*** Input records ***

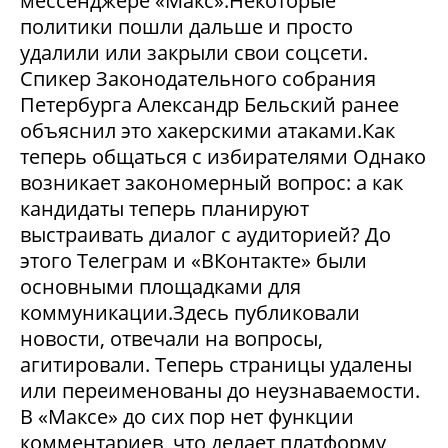
мессенджере «Макс».Некоторые
политики пошли дальше и просто
удалили или закрыли свои соцсети.
Спикер Законодательного собрания
Петербурга Александр Бельский ранее
объяснил это хакерскими атаками.Как
теперь общаться с избирателями Однако
возникает закономерный вопрос: а как
кандидаты теперь планируют
выстраивать диалог с аудиторией? До
этого Телеграм и «ВКонтакте» были
основными площадками для
коммуникации.Здесь публиковали
новости, отвечали на вопросы,
агитировали. Теперь страницы удалены
или переименованы до неузнаваемости.
В «Максе» до сих пор нет функции
комментариев, что делает платформу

*** End of Input records ***

**Your goal:** Rewrite the lines above as a numbered list, skipping any blank lines. Leave the pictures out of your answer.

**Response box:**
1. мессенджере «Макс».Некоторые
2. политики пошли дальше и просто
3. удалили или закрыли свои соцсети.
4. Спикер Законодательного собрания
5. Петербурга Александр Бельский ранее
6. объяснил это хакерскими атаками.Как
7. теперь общаться с избирателями Однако
8. возникает закономерный вопрос: а как
9. кандидаты теперь планируют
10. выстраивать диалог с аудиторией? До
11. этого Телеграм и «ВКонтакте» были
12. основными площадками для
13. коммуникации.Здесь публиковали
14. новости, отвечали на вопросы,
15. агитировали. Теперь страницы удалены
16. или переименованы до неузнаваемости.
17. В «Максе» до сих пор нет функции
18. комментариев, что делает платформу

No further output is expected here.